» **Provided entries**:
- - -

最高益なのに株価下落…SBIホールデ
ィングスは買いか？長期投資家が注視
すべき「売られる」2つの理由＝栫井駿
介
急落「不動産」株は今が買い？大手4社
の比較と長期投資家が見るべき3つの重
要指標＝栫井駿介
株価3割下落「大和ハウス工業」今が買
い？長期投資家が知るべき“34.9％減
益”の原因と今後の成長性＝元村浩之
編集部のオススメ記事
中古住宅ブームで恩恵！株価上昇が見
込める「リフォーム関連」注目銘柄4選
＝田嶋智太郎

- - -

» **Exercise brief**:
Reproduce all of the data above line for line, with no changes.

» **Task solution**:
最高益なのに株価下落…SBIホールデ
ィングスは買いか？長期投資家が注視
すべき「売られる」2つの理由＝栫井駿
介
急落「不動産」株は今が買い？大手4社
の比較と長期投資家が見るべき3つの重
要指標＝栫井駿介
株価3割下落「大和ハウス工業」今が買
い？長期投資家が知るべき“34.9％減
益”の原因と今後の成長性＝元村浩之
編集部のオススメ記事
中古住宅ブームで恩恵！株価上昇が見
込める「リフォーム関連」注目銘柄4選
＝田嶋智太郎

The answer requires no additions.